> Task item:
Copy every one of the entries below word for word, leaving out the pictures.

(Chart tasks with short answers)
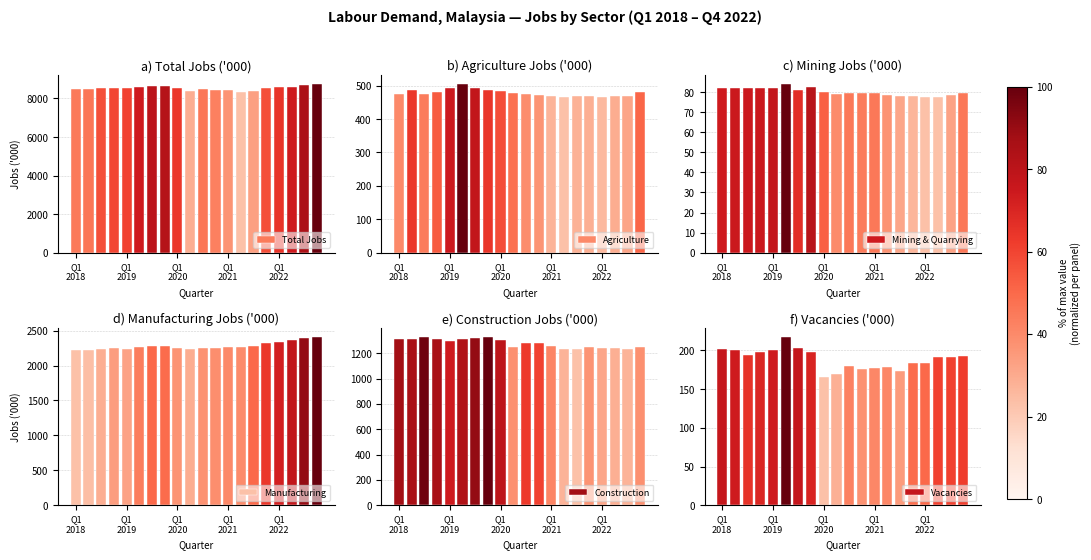

What is the difference between the maximum and second lowest values in the Construction series?

94.4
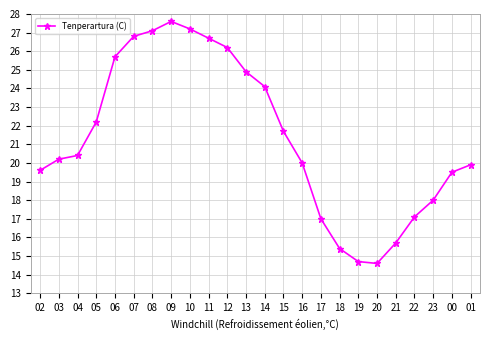

How many interior local peaks (higher than both neighbors) does the data have?

1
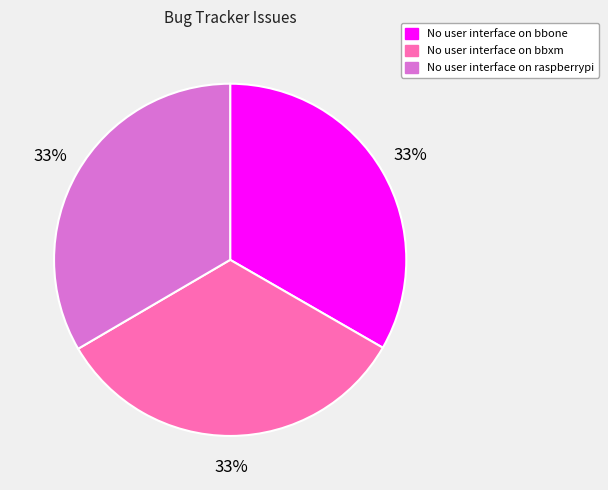

To the nearest percent, what portion does No user interface on bbone represent?

33%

> Response to this task:
What is the difference between the maximum and second lowest values in the Construction series?

94.4

How many interior local peaks (higher than both neighbors) does the data have?

1

To the nearest percent, what portion does No user interface on bbone represent?

33%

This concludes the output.